Diffusion probabilistic priors for zero-shot low-dose CT image denoising

Med Phys. 2024 Oct 16. doi: 10.1002/mp.17431. Online ahead of print.

Abstract

Background: Denoising low-dose computed tomography (CT) images is a critical task in medical image computing. Supervised deep learning-based approaches have made significant advancements in this area in recent years. However, these methods typically require pairs of low-dose and normal-dose CT images for training, which are challenging to obtain in clinical settings. Existing unsupervised deep learning-based methods often require training with a large number of low-dose CT images or rely on specially designed data acquisition processes to obtain training data.
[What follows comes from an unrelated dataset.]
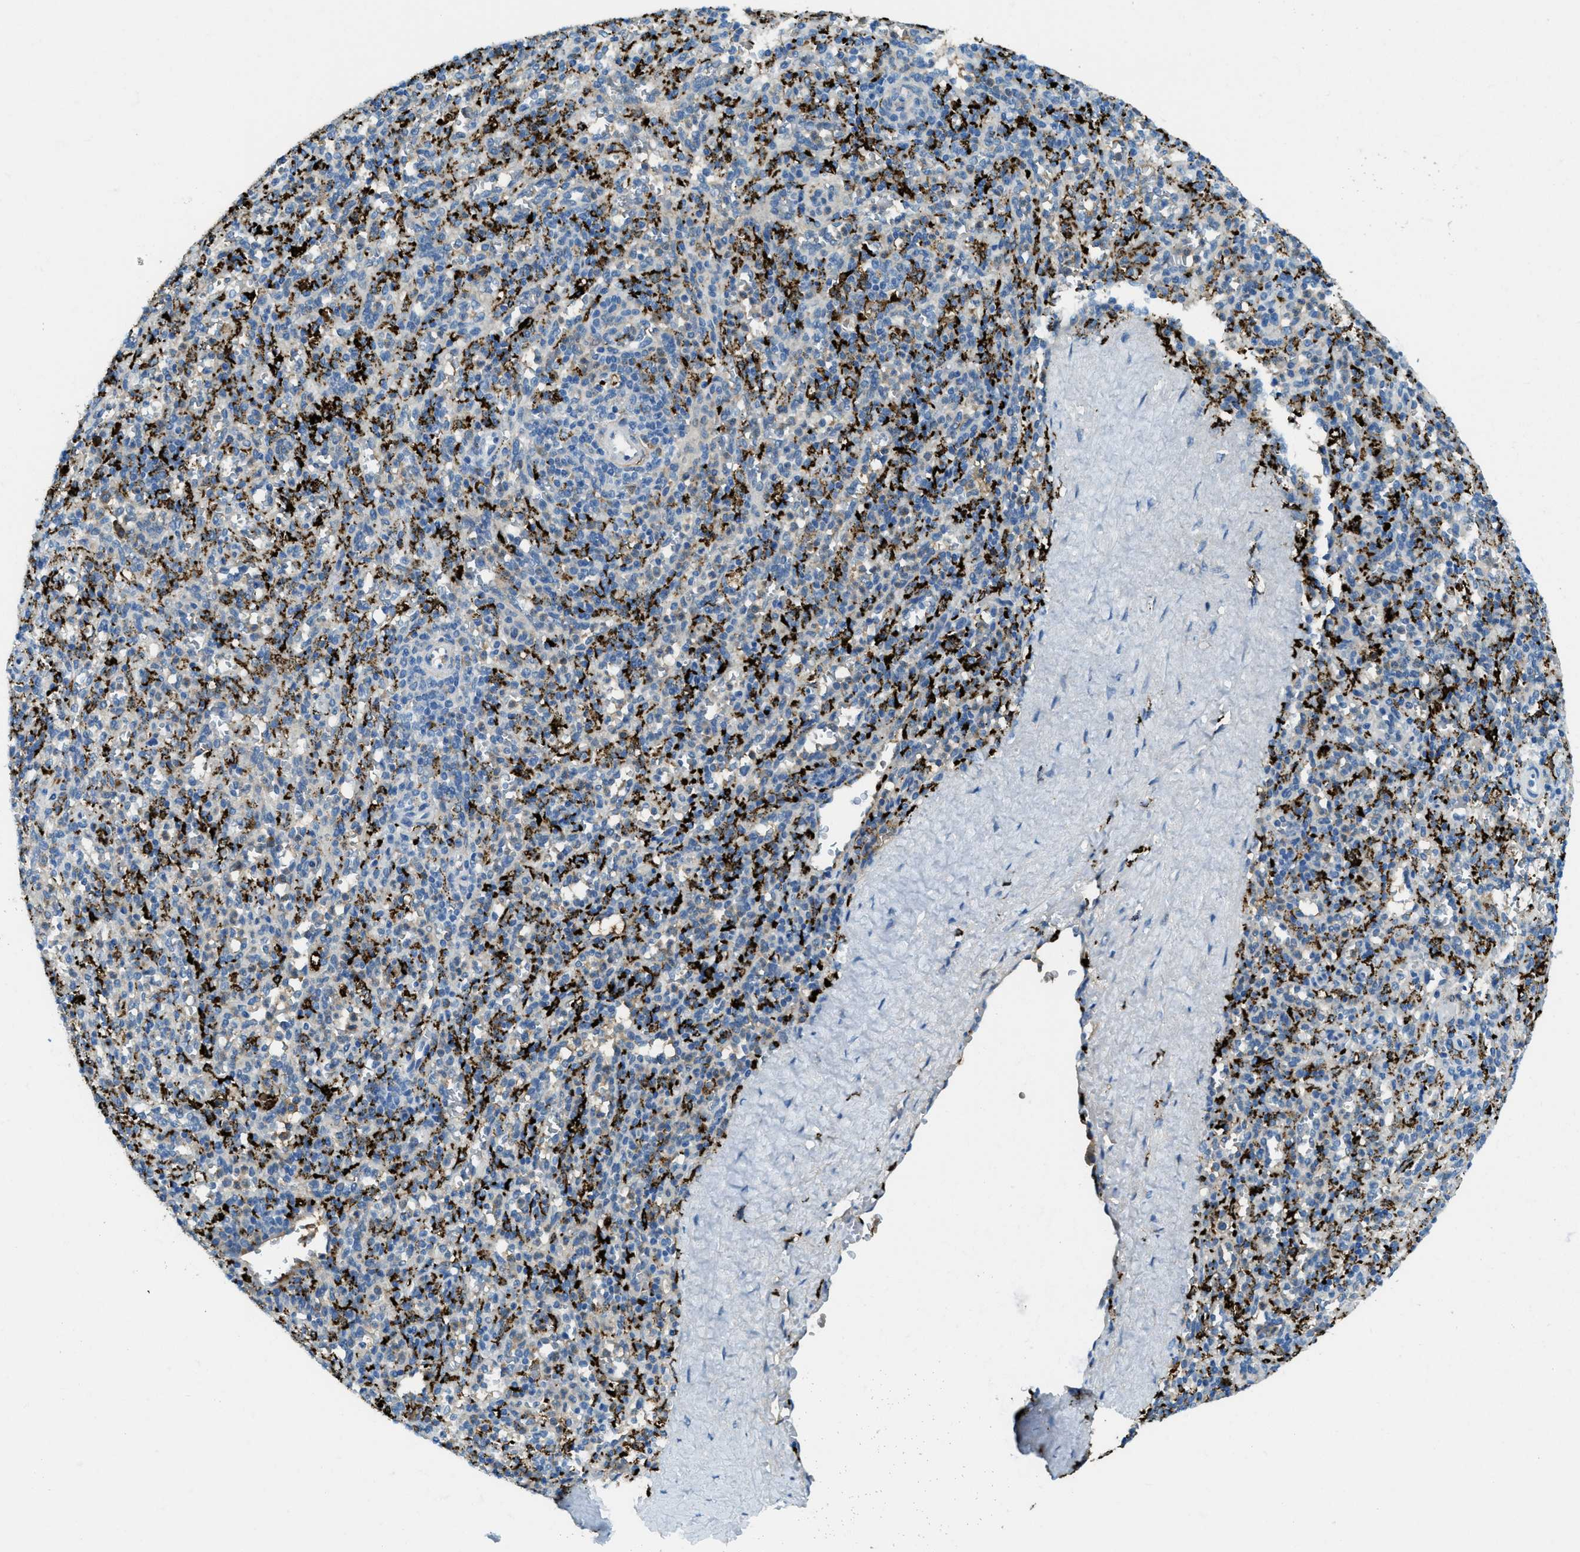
{"staining": {"intensity": "strong", "quantity": "25%-75%", "location": "cytoplasmic/membranous"}, "tissue": "spleen", "cell_type": "Cells in red pulp", "image_type": "normal", "snomed": [{"axis": "morphology", "description": "Normal tissue, NOS"}, {"axis": "topography", "description": "Spleen"}], "caption": "Unremarkable spleen reveals strong cytoplasmic/membranous positivity in about 25%-75% of cells in red pulp.", "gene": "TRIM59", "patient": {"sex": "male", "age": 36}}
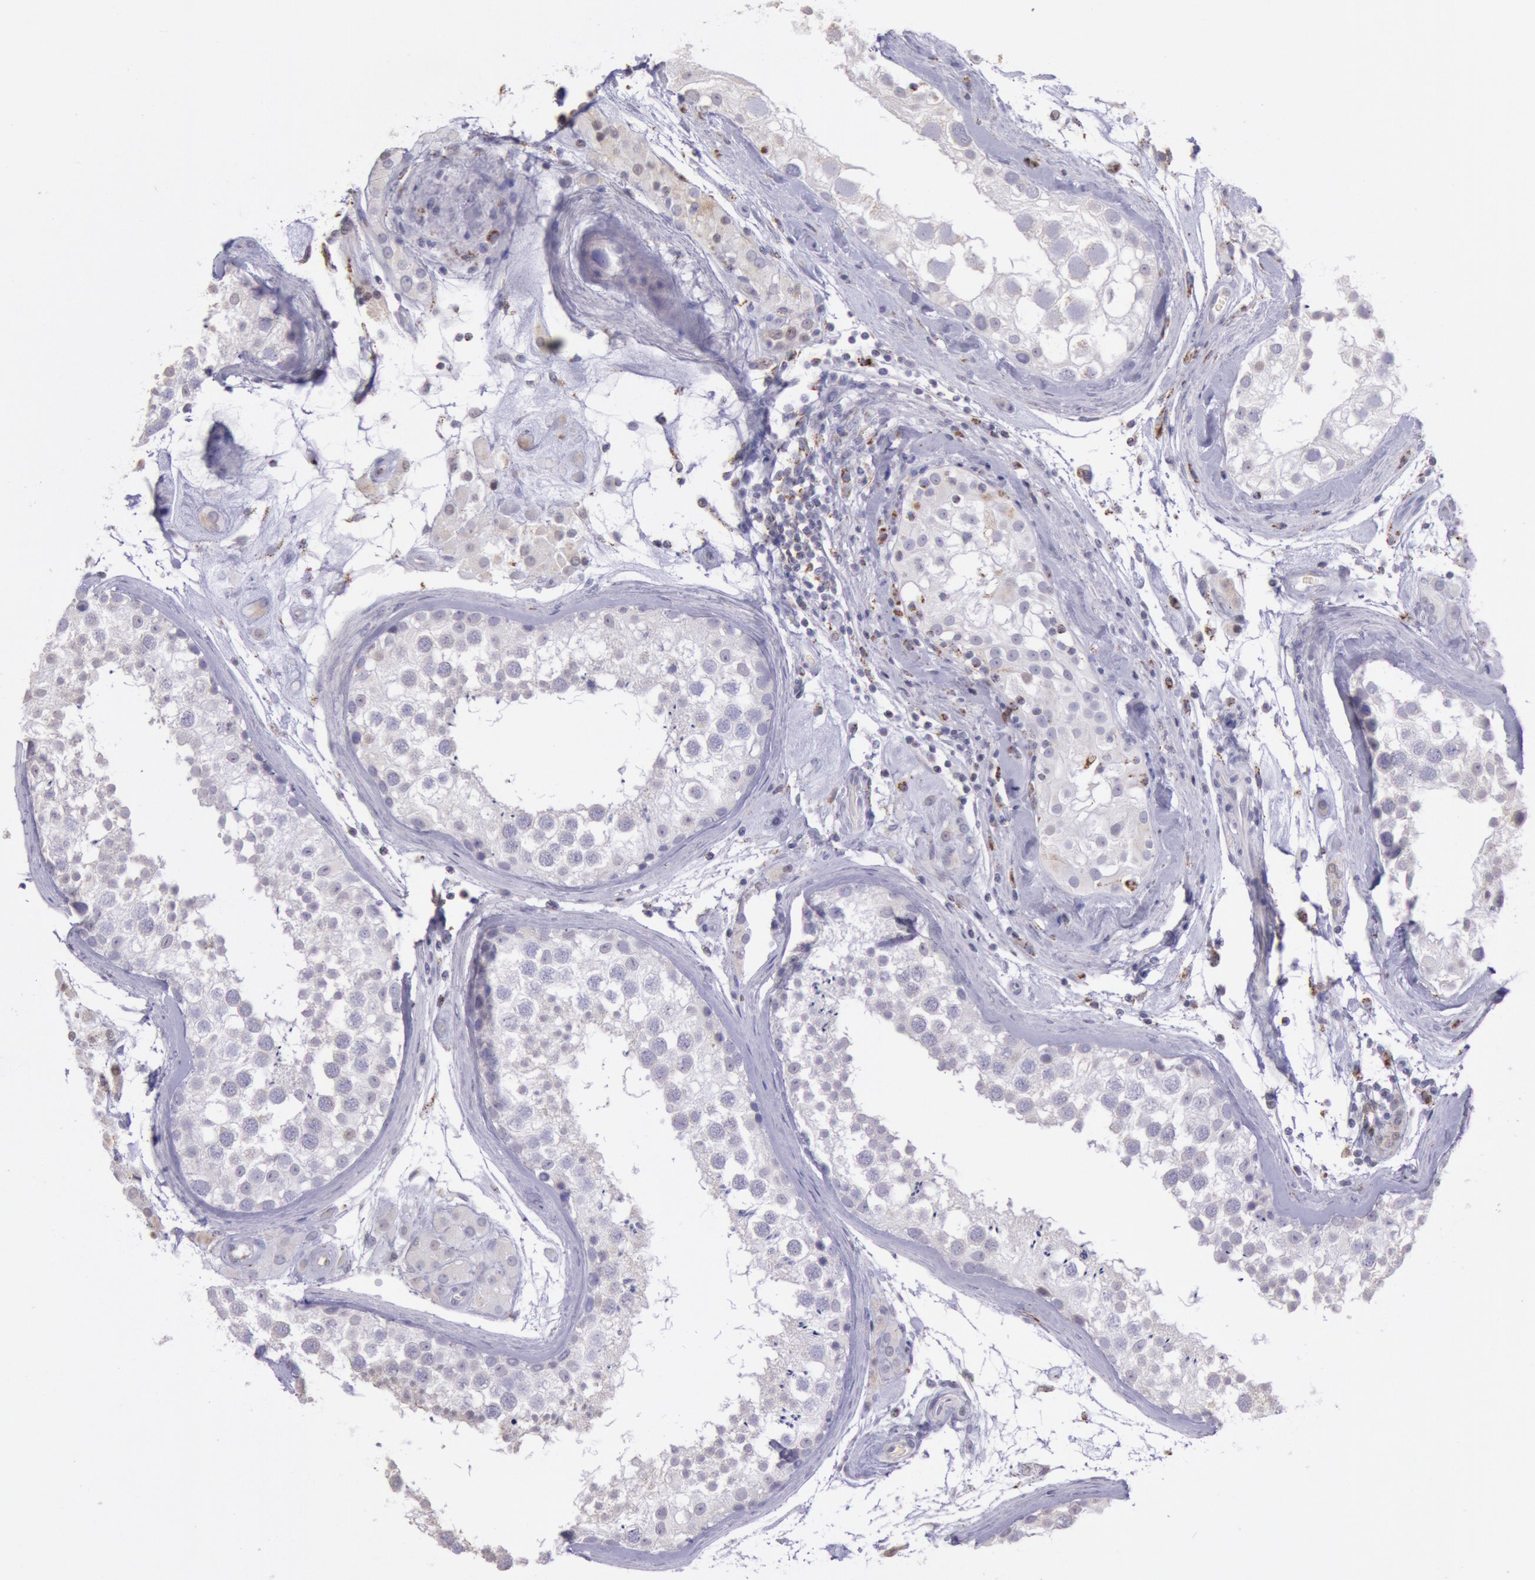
{"staining": {"intensity": "negative", "quantity": "none", "location": "none"}, "tissue": "testis", "cell_type": "Cells in seminiferous ducts", "image_type": "normal", "snomed": [{"axis": "morphology", "description": "Normal tissue, NOS"}, {"axis": "topography", "description": "Testis"}], "caption": "Photomicrograph shows no significant protein staining in cells in seminiferous ducts of benign testis.", "gene": "FRMD6", "patient": {"sex": "male", "age": 46}}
Purpose: To address these limitations, we propose a novel unsupervised method that only utilizes normal-dose CT images during training, enabling zero-shot denoising of low-dose CT images.

Methods: Our method leverages the diffusion model, a powerful generative model. We begin by training a cascaded unconditional diffusion model capable of generating high-quality normal-dose CT images from low-resolution to high-resolution. The cascaded architecture makes the training of high-resolution diffusion models more feasible. Subsequently, we introduce low-dose CT images into the reverse process of the diffusion model as likelihood, combined with the priors provided by the diffusion model and iteratively solve multiple maximum a posteriori (MAP) problems to achieve denoising. Additionally, we propose methods to adaptively adjust the coefficients that balance the likelihood and prior in MAP estimations, allowing for adaptation to different noise levels in low-dose CT images.

Results: We test our method on low-dose CT datasets of different regions with varying dose levels. The results demonstrate that our method outperforms the state-of-the-art unsupervised method and surpasses several supervised deep learning-based methods. Our method achieves PSNR of 45.02 and 35.35 dB on the abdomen CT dataset and the chest CT dataset, respectively, surpassing the best unsupervised algorithm Noise2Sim in the comparative methods by 0.39 and 0.85 dB, respectively.

Conclusions: We propose a novel low-dose CT image denoising method based on diffusion model. Our proposed method only requires normal-dose CT images as training data, greatly alleviating the data scarcity issue faced by most deep learning-based methods. At the same time, as an unsupervised algorithm, our method achieves very good qualitative and quantitative results. The Codes are available in https://github.com/DeepXuan/Dn-Dp.

Keywords: diffusion model; low‐dose CT; medical image denoising; unsupervised learning.